If the salmon successfully evade all predators, they still must swim miles upstream to find their spawning beds. This usually means braving powerful rapids and fish ladders. 

A Salmonic Odyssey

In Ketchikan, our dauntless daughter, Katie, led us through a steady downpour on a journey tracking the salmon upstream. We followed Ketchikan Creek from the trendy shops that sit on pilings over its lower end up to the Creek Street footbridge. Under the bridge, salmon leap up into the rushing falls under the bridge. Their leaps are strenuous, athletic, and mostly doomed to failure. The fish falls short and is swept back downstream, only to try again. They spend a tremendous amount of energy trying to pass these falls, and many never make it. 

To help them, people have built a fish ladder as an alternate route over the falls. The ladder, like the falls, is steeply inclined and filled with water rushing rapidly downstream. But little walls, baffles I guess you’d call them, line the sides of the metal chute, giving fish a chance to work their way up from one resting point to the next. Even so, it’s almost as great a challenge as the falls themselves. 

Those salmon who cross the falls, whether by means of the salmon ladder or by simply leaping up the falls, enter a quiet stretch of the creek, which winds for several hundred yards and flows through Ketchikan’s City Park. In that stretch of water, the creek is very shallow, with a gravelly bed. This is the spawning-ground.

Prurient Interest

The dark shapes at center are salmon spawning. Jo Sommers photo, used by permission.

Standing in our waterproof ponchos under a soaking rain, we watched as female salmon—whose backs and dorsal fins protruded a bit from the water—wiggled their tails to scoop shallow depressions in the streambed. These depressions are called redds. There the females would release their clutches of round, pink eggs, while their male paramours released milt (fish semen) over them.

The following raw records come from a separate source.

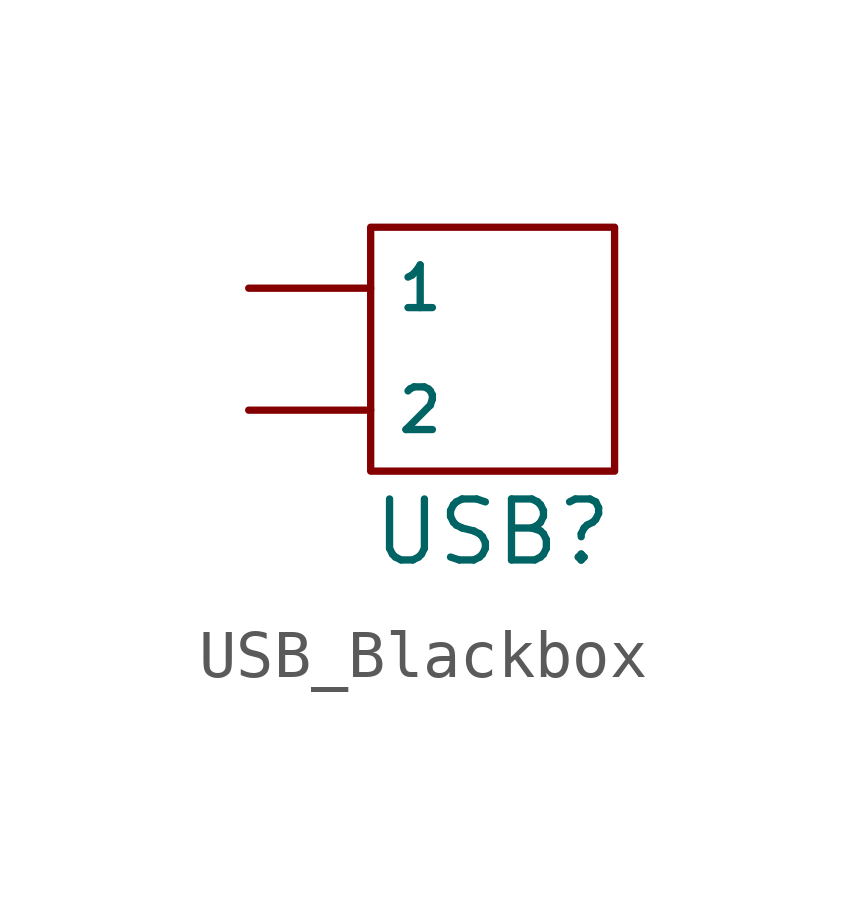
<source format=kicad_sym>
(kicad_symbol_lib
  (version 20231120)
  (generator "kicad_symbol_editor")
  (generator_version "8.0")
  (symbol "USB_Blackbox"
    (property "Reference" "USB"
      (at 0 -3.81 0)
      (effects (font (size 1.27 1.27))))
    (property "Value" ""
      (at 0 0 0)
      (effects (font (size 1.27 1.27))))
    (symbol "USB_Blackbox_1_1"
      (rectangle (start -2.54 2.54) (end 2.54 -2.54) (stroke (width 0) (type default)) (fill (type none)))
      (pin bidirectional line (at -5.08 1.27 0) (length 2.54) (name "1" (effects (font (size 0.889 0.889)))) (number "" (effects (font (size 0.889 0.889)))))
      (pin bidirectional line (at -5.08 -1.27 0) (length 2.54) (name "2" (effects (font (size 0.889 0.889)))) (number "" (effects (font (size 0.889 0.889))))))))
</source>
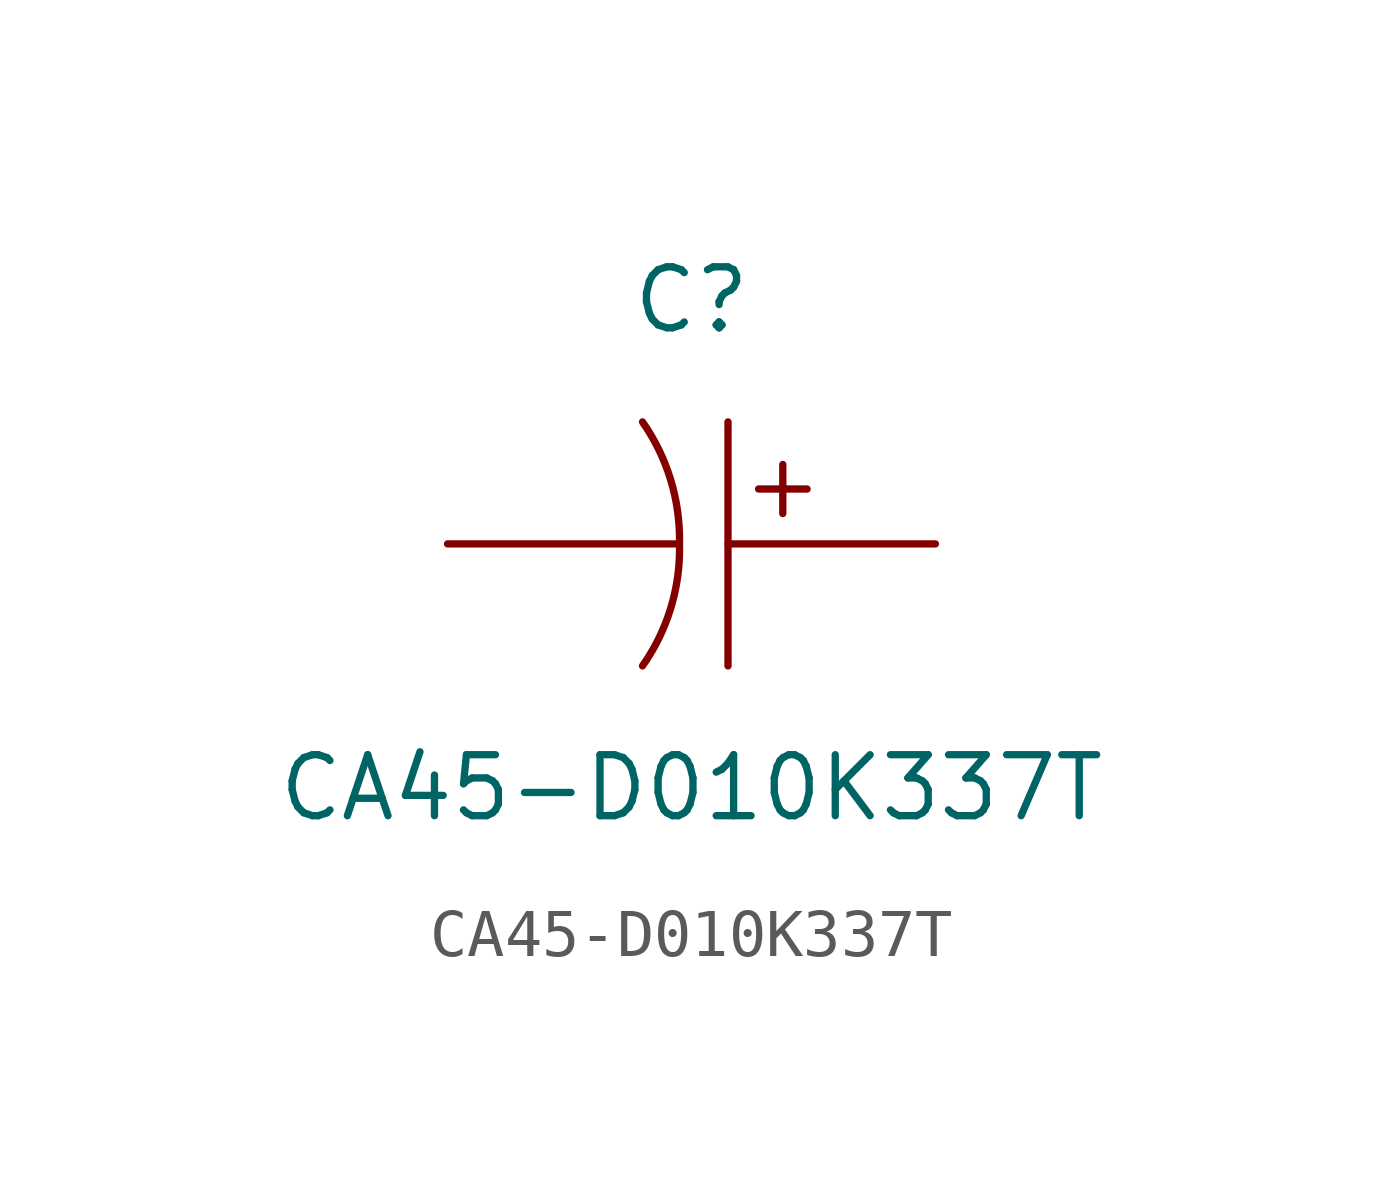
<source format=kicad_sym>
(kicad_symbol_lib
  (version 20220914)
  (generator kicad_symbol_editor)
  (symbol "CA45-D010K337T"
    (pin_numbers hide)
    (property "Reference" "C"
      (at 0 5.08 0)
      (effects (font (size 1.27 1.27))))
    (property "Value" "CA45-D010K337T"
      (at 0 -5.08 0)
      (effects (font (size 1.27 1.27))))
    (symbol "CA45-D010K337T_0_1"
      (arc (start -1.02 -2.54) (mid -0.4304 -1.332) (end -0.25 0) (stroke (width 0) (type default)) (fill (type none)))
      (arc (start -0.25 0) (mid -0.433 1.3312) (end -1.02 2.54) (stroke (width 0) (type default)) (fill (type none)))
      (polyline (pts (xy 0.76 2.54) (xy 0.76 -2.54)) (stroke (width 0) (type default)) (fill (type none)))
      (rectangle (start 1.397 1.143) (end 2.407 1.143) (stroke (width 0) (type default)) (fill (type background)))
      (rectangle (start 1.901 1.653) (end 1.901 0.633) (stroke (width 0) (type default)) (fill (type background))))
    (symbol "CA45-D010K337T_1_1"
      (pin passive line (at 5.08 0 180) (length 4.318) (name "~" (effects (font (size 1.27 1.27)))) (number "1" (effects (font (size 1.27 1.27)))))
      (pin passive line (at -5.08 0 0) (length 4.826) (name "~" (effects (font (size 1.27 1.27)))) (number "2" (effects (font (size 1.27 1.27))))))))
</source>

After more wiggling to cover the fertilized eggs with fresh gravel, the female would move upstream to repeat the process. 

Scattered salmon roe in Ketchikan Creek. Jo Sommers photo, used by permission.

We could not see every aspect of this process, viewing it side-on under a stippling rain, but we saw the wiggles. Often we saw the back of what must have been a rampant male surging downstream—whether to frighten off rival males, or out of sheer exuberance of the rut, I could not say. 

But it was impressive, especially in that it was performed by the rare survivors of such a harrowing lifelong journey.

Ecce Salmo, piscis invictus!

Blessings,

Larry F. Sommers, Your New Favorite Writer

Author of Price of Passage—A Tale of Immigration and Liberation.

Price of Passage

Norwegian Farmers and Fugitive Slaves in Pre-Civil War Illinois

(History is not what you thought!)

12 thoughts on “Salmonic Versus

  1. Thanks! A good read and delightfully educational. Stay dry!

  2. I’m struck by the similarity of lox to laks. Hmm…

    • Bingo. They are the same word, just spelled differently in different Germanic languages–the Scandinavian languages, German, Yiddish, etc. Could probably be traced back to some Indo-European root word for salmon.

  3. Glad you think so.

  4. Interesting!

  5. loved this, Hermano, My New Favorite Writer

  6. A question from a technological handicapped follower. How can I share this with all of my kids—all five of thema’

    • Thanks for sharing. Copy the URL from the top line of your browser and paste it into an email, which you then send to everyone you want to share it with.